California’s largest utility began cutting power to some 800,000 customers early Wednesday so its equipment won’t spark wildfires during a “severe wind event,” the company said.
Pacific Gas & Electric said the “public safety power shutoff” would roll out in two or three phases, with the first intentional outages affecting 513,000 customers mostly north of San Francisco early Wednesday morning.
The monster winds leading to the calculated blackouts were expected to last through Thursday with gusts as high as 70 mph in higher elevations, the utility said in a statement.
The National Weather Service said the hot, dry winds had the potential to be the strongest offshore wind event in the area since the October 2017 North Bay fires.

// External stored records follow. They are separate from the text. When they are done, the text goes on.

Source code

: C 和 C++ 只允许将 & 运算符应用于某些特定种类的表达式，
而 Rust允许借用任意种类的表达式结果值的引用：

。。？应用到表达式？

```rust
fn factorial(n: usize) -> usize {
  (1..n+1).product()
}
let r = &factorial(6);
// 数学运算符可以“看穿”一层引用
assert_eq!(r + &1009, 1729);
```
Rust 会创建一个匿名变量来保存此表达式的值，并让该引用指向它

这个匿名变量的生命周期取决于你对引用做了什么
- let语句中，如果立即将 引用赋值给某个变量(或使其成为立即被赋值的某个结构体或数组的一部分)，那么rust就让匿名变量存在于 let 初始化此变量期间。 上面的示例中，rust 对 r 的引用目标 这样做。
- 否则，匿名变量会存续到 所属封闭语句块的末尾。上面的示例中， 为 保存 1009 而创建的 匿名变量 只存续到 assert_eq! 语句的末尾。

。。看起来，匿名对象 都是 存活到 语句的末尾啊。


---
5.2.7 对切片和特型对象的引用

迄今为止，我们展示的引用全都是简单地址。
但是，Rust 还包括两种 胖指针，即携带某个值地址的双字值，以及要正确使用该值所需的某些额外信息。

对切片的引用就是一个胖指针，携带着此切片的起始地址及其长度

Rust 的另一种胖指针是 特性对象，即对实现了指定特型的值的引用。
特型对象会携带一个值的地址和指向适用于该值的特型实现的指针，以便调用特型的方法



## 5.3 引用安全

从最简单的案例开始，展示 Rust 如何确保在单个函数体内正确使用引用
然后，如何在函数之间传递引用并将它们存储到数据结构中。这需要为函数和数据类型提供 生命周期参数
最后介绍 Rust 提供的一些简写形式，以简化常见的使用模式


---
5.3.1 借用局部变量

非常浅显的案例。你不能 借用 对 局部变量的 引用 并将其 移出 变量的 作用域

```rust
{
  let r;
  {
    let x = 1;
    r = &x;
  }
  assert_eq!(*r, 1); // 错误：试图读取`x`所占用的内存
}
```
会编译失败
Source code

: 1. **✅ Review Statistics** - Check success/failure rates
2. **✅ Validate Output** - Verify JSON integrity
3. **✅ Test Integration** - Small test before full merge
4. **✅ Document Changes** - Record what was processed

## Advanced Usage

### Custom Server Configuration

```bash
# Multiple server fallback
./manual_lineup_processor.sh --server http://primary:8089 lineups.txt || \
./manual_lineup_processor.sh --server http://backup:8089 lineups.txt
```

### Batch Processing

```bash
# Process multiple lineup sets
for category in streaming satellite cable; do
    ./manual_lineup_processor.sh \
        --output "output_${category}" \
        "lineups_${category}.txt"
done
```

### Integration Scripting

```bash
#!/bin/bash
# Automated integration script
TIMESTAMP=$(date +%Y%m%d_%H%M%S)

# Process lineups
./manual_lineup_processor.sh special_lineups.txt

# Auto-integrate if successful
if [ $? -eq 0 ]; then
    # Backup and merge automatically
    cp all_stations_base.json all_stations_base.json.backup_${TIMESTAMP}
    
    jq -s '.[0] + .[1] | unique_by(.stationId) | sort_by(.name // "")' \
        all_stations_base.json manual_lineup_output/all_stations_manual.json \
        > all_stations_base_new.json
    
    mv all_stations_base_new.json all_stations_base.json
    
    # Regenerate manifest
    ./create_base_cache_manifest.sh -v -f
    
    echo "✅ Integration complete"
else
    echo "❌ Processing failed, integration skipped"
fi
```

“This is a recipe for explosive fire growth, if a fire starts,” the NWS said in a Twitter post.
PG&E’s decision to pull the plug Wednesday followed nearly a year after the historic Camp Fire raged through Paradise, Calif., and became the deadliest in state history, killing at least 85 people and destroying nearly 20,000 structures in Butte County.

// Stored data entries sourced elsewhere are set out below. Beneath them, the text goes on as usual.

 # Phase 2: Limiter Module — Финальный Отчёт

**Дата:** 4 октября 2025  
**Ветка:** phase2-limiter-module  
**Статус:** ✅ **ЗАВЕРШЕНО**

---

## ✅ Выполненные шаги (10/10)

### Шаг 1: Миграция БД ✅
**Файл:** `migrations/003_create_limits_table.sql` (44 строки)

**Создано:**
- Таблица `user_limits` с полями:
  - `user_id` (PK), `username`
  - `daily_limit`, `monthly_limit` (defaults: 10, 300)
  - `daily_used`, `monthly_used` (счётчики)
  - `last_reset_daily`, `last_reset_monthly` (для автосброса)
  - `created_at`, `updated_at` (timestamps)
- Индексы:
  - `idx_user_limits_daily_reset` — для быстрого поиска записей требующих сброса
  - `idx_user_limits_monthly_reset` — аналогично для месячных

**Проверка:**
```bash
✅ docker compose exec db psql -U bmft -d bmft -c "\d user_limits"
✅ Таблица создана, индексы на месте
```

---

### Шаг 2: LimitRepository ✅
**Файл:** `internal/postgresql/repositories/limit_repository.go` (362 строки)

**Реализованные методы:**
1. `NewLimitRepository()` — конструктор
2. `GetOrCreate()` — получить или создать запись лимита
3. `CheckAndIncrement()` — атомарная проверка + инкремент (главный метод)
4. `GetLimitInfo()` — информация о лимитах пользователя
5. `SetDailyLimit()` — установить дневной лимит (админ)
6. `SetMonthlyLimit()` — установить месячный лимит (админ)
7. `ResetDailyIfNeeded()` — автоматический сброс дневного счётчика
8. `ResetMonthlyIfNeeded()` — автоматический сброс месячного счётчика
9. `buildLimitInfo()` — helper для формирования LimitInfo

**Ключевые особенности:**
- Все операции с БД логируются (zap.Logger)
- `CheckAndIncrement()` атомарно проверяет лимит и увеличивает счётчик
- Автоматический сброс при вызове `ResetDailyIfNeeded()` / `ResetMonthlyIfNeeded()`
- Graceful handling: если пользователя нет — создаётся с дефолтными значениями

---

The utility considered shutting down power in Butte County for two days before the Camp Fire started Nov. 8, but ultimately it did not. CalFire later said electrical transmission lines owned and operated by PG&E ignited the fire in nearby Pulga, Calif.
The first phase of Wednesday’s power outages was set to affect customers in the counties of Amador, Butte, Calaveras, Colusa, El Dorado, Glenn, Humboldt, Lake, Marin, Mendocino, Napa, Nevada, Placer, Plumas, Shasta, Sierra, Solano, Sonoma, Tehama, Trinity, Yolo and Yuba, PG&E said.
The second phase set to start at noon on Wednesday was expected to affect 234,000 customers in the counties of Alameda, Alpine, Contra Costa, Mariposa, San Joaquin, San Mateo and Santa Clara.
A third phase remained under consideration Wednesday for the southernmost portions of PG&E’s service area involving 42,000 customers, the company said.
“The safety of our customers and the communities we serve is our most important responsibility, which is why PG&E has decided to turn power off to customers during this widespread, severe wind event,” Michael Lewis, the utility’s head of electric operations, said in a statement.
“We understand the effects this event will have on our customers and appreciate the public’s patience as we do what is necessary to keep our communities safe and reduce the risk of wildfire.”